Hello mappers, I am proposing to import from Google Open Buildings dataset, sourced from Google.
Documentation
This is the wiki page for my import: https://wiki.openstreetmap.org/wiki/Import/Catalogue/Sabu_Raijua_building_import
This is the source dataset’s website: http://sites.research.google/open-buildings
The data download is available here: http://sites.research.google/open-buildings/#download
This is a preview file which shows geometric data https://github.com/cascafico/Sabu-Raijua-building-import/blob/main/sabu_raijua-gt30-disjoined.geojson
This is a file I have prepared which shows the data after it was translated to OSM schema and JOSM validated: (https://github.com/cascafico/Sabu-Raijua-building-import/blob/main/sabu_raijua-confidende0752-gt25-disjoined.osm)
License
I have checked that this data is compatible with the ODbL.
This data is distributed under ODbL v.1.
Abstract
Dataset has beel released on May 2023 and features AI buildings recognition on Google aerial images. Import is part of South Asia v.3 release by Google. I cropped and area that contains approximately 52k buildings which could be added to the 7k already in planet.osm. Tagging schema is trivial except for a potential new tag “plus_code” that aims to give an alternative textual address based exclusively on object centroid. Conflation should be trivial too: every candidate that touches OSM building shall not be imported.
I have no relation with Google nor with the area subject of this import proposal.
Given this is the first (to my knowledge) import from the Google dataset it’s probably worth someone from the Legal Working Group signing off that there isn’t some super weird thing about how it’s licensed.
Do you have a sense of error rate?
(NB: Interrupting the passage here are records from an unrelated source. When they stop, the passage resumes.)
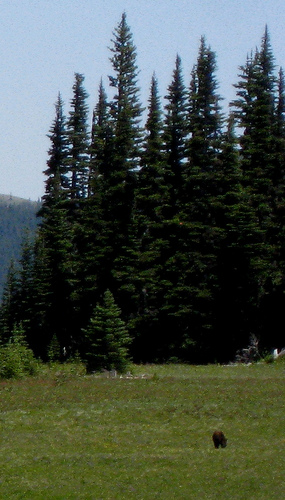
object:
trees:
[0, 8, 285, 378]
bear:
[212, 429, 228, 449]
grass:
[0, 357, 285, 499]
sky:
[0, 0, 285, 115]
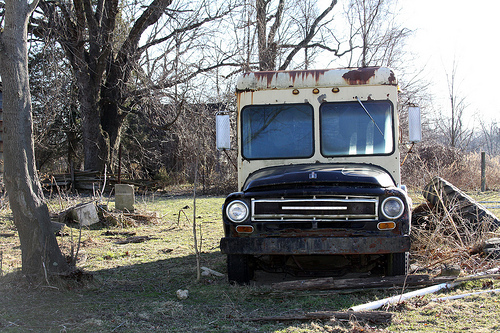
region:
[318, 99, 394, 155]
windshield on right side of truck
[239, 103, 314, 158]
windshield to the left of windshield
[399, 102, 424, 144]
sideview mirror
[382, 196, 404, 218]
headlight is round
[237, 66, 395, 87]
top of truck is rusty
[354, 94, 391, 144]
windshield wiper on windshield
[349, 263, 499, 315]
gray metal pole on ground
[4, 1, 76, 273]
gray tree trunk to the left of truck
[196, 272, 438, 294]
log in front of truck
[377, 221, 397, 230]
small yellow oval light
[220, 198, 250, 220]
headlight on front of truck.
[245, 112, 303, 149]
windshield on front of truck.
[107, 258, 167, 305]
grass on the ground.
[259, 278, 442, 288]
log in front of truck.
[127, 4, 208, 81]
bare tree branches above truck.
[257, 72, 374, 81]
rusted metal on truck.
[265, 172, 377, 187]
black hood of truck.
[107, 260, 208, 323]
truck's shadow on the ground.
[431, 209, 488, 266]
pile of sticks next to truck.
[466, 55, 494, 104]
sunlight in the sky.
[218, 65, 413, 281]
the parked truck is rusty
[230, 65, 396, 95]
the roof of the truck is badly rusted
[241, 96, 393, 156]
windshield wipers are on the truck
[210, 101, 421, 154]
side view mirrors are on the truck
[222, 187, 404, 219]
two headlines on the front the truck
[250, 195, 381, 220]
the grill of the truck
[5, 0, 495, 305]
the trees are bare near the vehicle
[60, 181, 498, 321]
the yard has discarded articles around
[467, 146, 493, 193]
a fence post in the yard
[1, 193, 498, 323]
the grass is green around the truck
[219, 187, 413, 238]
White and yellow truck headlights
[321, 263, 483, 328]
Long white pole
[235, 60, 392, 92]
Rusted top of the truck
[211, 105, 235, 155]
White truck mirror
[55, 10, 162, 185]
Tall dark brown tree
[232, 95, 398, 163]
Two front truck windows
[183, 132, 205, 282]
Tall light brown stick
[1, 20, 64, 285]
Thick light brown tree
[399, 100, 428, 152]
White mirror on side of the truck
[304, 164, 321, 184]
Car brand emblem on the front of the truck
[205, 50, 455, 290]
truck is old and rusted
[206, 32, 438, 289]
truck is old and rusted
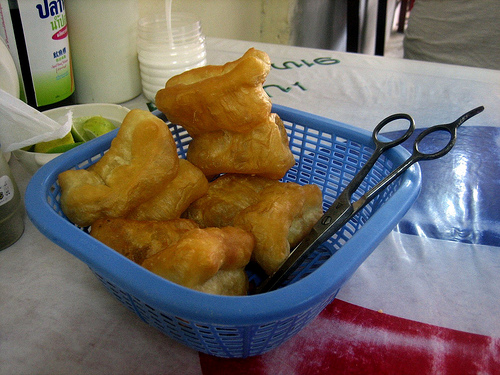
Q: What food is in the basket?
A: Fried doughnuts.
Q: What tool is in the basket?
A: Scissors.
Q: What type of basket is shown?
A: Blue square shape.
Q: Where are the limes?
A: White container.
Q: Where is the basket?
A: Cloth covered table.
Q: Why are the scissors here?
A: Cut the food.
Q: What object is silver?
A: The scissors.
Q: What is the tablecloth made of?
A: Plastic.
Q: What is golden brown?
A: The fried food.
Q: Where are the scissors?
A: In the blue basket.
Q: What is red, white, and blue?
A: The tablecloth.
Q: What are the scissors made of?
A: Metal.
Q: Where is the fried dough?
A: In the blue basket.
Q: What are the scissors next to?
A: The fried dough.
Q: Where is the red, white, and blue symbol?
A: On the tablecloth.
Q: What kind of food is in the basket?
A: Brown pastries.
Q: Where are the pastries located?
A: In the blue plastic basket on the table.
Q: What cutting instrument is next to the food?
A: The black scissors in the basket.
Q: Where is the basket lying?
A: On a red white and blue circle.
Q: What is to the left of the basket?
A: A white bowl with green slices.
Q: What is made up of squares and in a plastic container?
A: The holes in the side of the basket.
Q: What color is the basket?
A: Blue.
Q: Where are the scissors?
A: In the blue basket.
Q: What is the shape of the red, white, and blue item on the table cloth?
A: A circle.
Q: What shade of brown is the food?
A: Golden brown.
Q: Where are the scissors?
A: By the food.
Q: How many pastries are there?
A: 4.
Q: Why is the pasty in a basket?
A: To hold the items.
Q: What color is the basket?
A: Blue.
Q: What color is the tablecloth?
A: Red white and blue.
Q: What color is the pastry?
A: Brown.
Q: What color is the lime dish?
A: White.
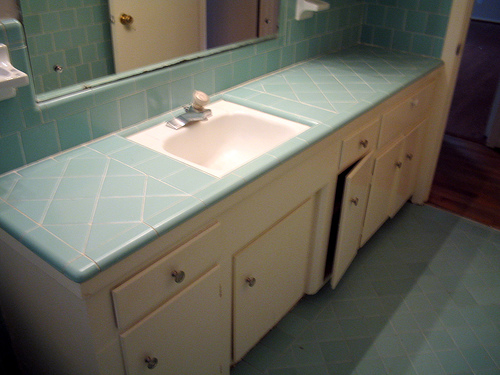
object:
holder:
[296, 3, 328, 22]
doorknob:
[119, 13, 135, 26]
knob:
[245, 276, 256, 288]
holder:
[1, 41, 30, 106]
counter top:
[4, 29, 444, 289]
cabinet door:
[321, 147, 374, 291]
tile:
[1, 1, 452, 173]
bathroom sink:
[152, 110, 297, 175]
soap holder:
[1, 40, 30, 102]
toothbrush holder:
[0, 41, 31, 100]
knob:
[350, 196, 359, 206]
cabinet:
[110, 264, 224, 372]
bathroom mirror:
[17, 2, 291, 103]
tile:
[411, 262, 433, 278]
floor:
[350, 265, 495, 372]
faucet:
[166, 90, 211, 130]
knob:
[169, 263, 190, 283]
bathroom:
[0, 0, 488, 365]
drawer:
[111, 221, 221, 327]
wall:
[0, 5, 448, 155]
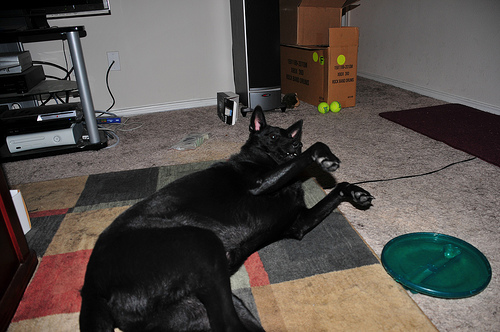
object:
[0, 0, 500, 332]
room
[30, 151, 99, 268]
train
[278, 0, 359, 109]
boxes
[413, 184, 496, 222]
carpeting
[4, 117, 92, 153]
game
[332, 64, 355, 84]
text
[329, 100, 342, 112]
ball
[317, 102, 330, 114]
ball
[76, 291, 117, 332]
dog's tail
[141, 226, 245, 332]
back leg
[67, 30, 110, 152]
television stand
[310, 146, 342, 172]
paw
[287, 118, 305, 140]
ear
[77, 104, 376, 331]
dog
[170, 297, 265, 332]
leg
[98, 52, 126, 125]
wall wire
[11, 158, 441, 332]
mat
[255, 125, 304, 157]
face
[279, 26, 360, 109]
cardboard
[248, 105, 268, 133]
ear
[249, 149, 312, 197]
leg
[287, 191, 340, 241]
leg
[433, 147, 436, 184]
bad picture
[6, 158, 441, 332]
rug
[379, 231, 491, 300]
frisbee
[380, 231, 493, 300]
plate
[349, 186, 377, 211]
paw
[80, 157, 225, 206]
remote control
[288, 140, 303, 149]
nose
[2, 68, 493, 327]
ground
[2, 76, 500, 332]
floor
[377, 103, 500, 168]
rug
Either buildings objects that aren’t actually on imager (false positive) or missing buildings or shape etc.
My understanding is that plus code tagging is seen as completely redundant and discouraged as it can be generated from lattitude+longitude. There’s discussion on the wiki about general plus code support and this note : Proposal Open Location Code - OpenStreetMap Wiki
I’ve loaded the prepared file into JSOM as well as current OSM data for chunk of the full area. Running the validator show there’s likely a large number of buildings that conflict with currently mapped roadways/paths. ex: plus_code=5QX3HV4W+37H9.
You’ll want to do a run finding/filtering buildings that run through mapped roads/paths.
Did you do any filtering based off of the confidence score? I see they’ve recommended using only buildings with confidence score greater than 0.752 for what they mark as 90% confidence for this sector.
Picking a few things that are somewhat ambiguous on the various imagery I have in JOSM, and pulling their records from the sector file, there’s some chunk of these additions that have scores below that threshold.
To figure out which data is more reliable between Google buildings and OSM highways, I would use the few Strava traces available in main island. As far I see, there could be a slight highway offset (say 2-5 meters) that could lead to building and highway crossings, particularly in dense areas.
Update: having processed buildings with confidence > 0.752 disjoined from OSM ones, JOSM validator raises just 78 building-highway crossing issues. I think is a good result for a 20k objects dataset.
I recommend dropping that as a tag, because a plus code can be derived from the location. I find this explainer from Frederik Ramm about Open Location Codes & OpenStreetMap very good, tl;dr: It’s easier, faster, and more reliable to make other software support plus codes, rather than adding that as OSM tags.
One thing you may wish to try is to make a small dataset for whatever is (for example) the 100 buildings on either side of the current quality line you are using (.752) and letting that help guide whether the cut line is too high or too too low.
I have updated some statistics on dataset filtering. See wiki import data - background. I would go for 0.752 (90%) confidence and more than 25 square meters.